At the moment, it was a good thing to keep busy.

I was faintly hung-over – feeling seedy but not sufficiently so to justify any more time spent in bed. I threw the covers off, willing myself to get up, finding I didn’t quite have it in me.

Eddy, I thought to myself, with a sick lurch of guilt and regret.

I forced myself on to my feet anyway. I felt worn out. I had dreamed of Bethan Avery. Before climbing into bed, I had Googled her, and spent hours on a Wikipedia trail full of stolen children and their murderers, each link leading to a new page, before I had dropped the whole thing in disgust and headed for bed.

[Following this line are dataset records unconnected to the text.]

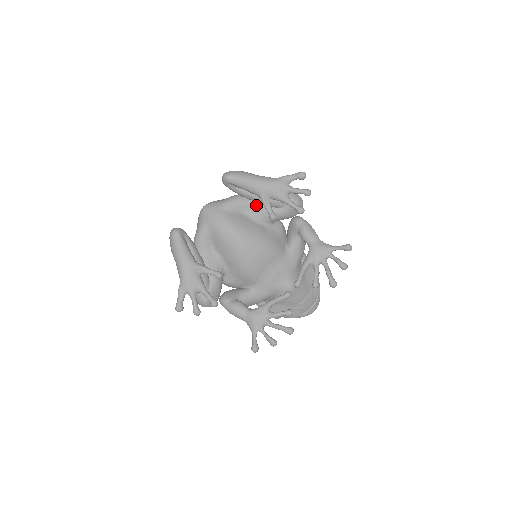
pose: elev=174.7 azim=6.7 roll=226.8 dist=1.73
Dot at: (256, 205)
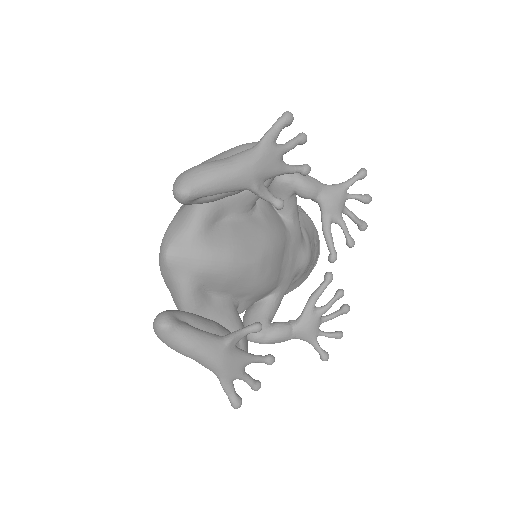
Dot at: (232, 197)
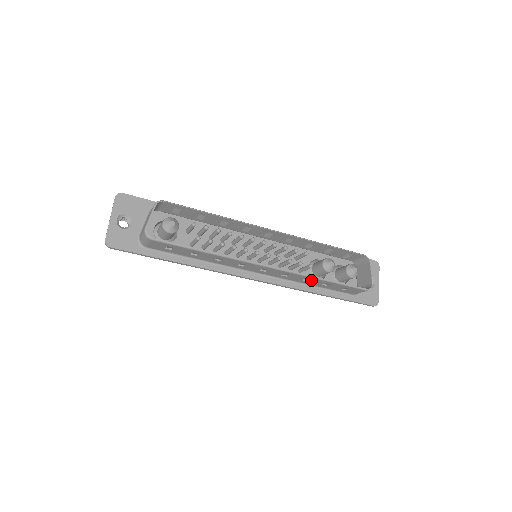
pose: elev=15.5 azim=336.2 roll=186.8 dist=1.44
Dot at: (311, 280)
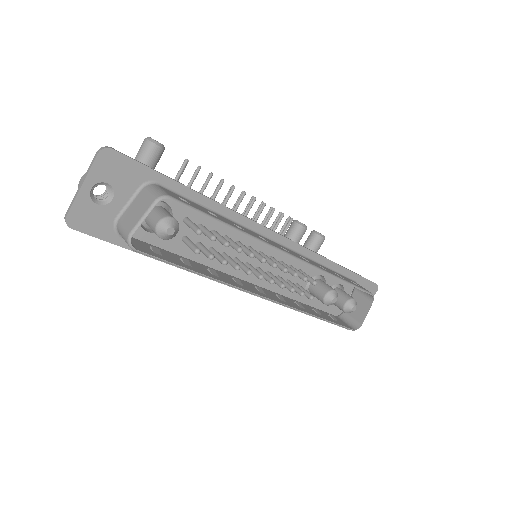
Dot at: occluded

But the damage had been done, and I had tossed and turned all night long, rebuilding the dead girl in my dreams. All I remembered now was someone offering me a thighbone wrapped in silk. ‘Oh God,’ I’d replied, paralysed with dread. ‘Is that Katie’s? No, no, it’s Bethan’s. Definitely Bethan’s.’

I also remembered Eddy was crying on the couch but wouldn’t tell me why, keeping his face covered with his hands. It had shocked me. I found it nearly impossible to imagine Eddy crying over anything.

I shuffled downstairs to make a cup of tea. I shoved our wine glasses into the dishwasher, deliberately forcing myself not to remember the humiliating events of the previous evening. I sat down in my nightshirt at the kitchen table and shivered – the kitchen has always been a cold room.

Through the window I could see the violent rose-gold of a brilliant dawn. It was going to be a pretty day.

I forced myself into my run, driving out my ghosts with each step, and when I got back I made sourdough toast and tea while I considered the early papers. After an hour or so of letting my tea grow cold, I decided that I wouldn’t entirely fritter the morning away. I had the other ‘Dear Amy’ letters to answer. I emptied out the contents of my bag and immediately put the essays back inside it. No thank you.

The letters lay tumbled out in front of me. I picked up one with an expensive-looking watermarked envelope, directed in a light, sloping hand. It contained a short missive admonishing me for mentioning that adoption or abortion was a possibility for the fifteen-year-old in last week’s issue, who had grown great with child after a night of passion with a member of the local rugby club.

The next was from a woman who I was sure had written before about the same thing: a husband who beat her up for her child benefit, after pissing his own allowance away down the village pub – a woman who needed a dialogue, not the occasional one-off. I read it again, rubbing my temples, and once more considered tracking her down before dismissing the idea. It would be a gross breach of faith and confidentiality. Instead I listed the women’s organizations I knew, with a note that I used to volunteer for the nuns in a women’s refuge and could vouch for the work they carried out.

The third was the killer. A lonely old man wrote an heroic elegy to his dead wife, describing wandering through his Edithless house; touching her things, arranging her photographs, passing the flowers she had planted, dead in their boxes and tubs. His children were trying to persuade him to go into a home, and though he couldn’t blame them, he wasn’t going to move away from Edith’s house. He could never have borne it. Still, it was terribly lonely, all the same.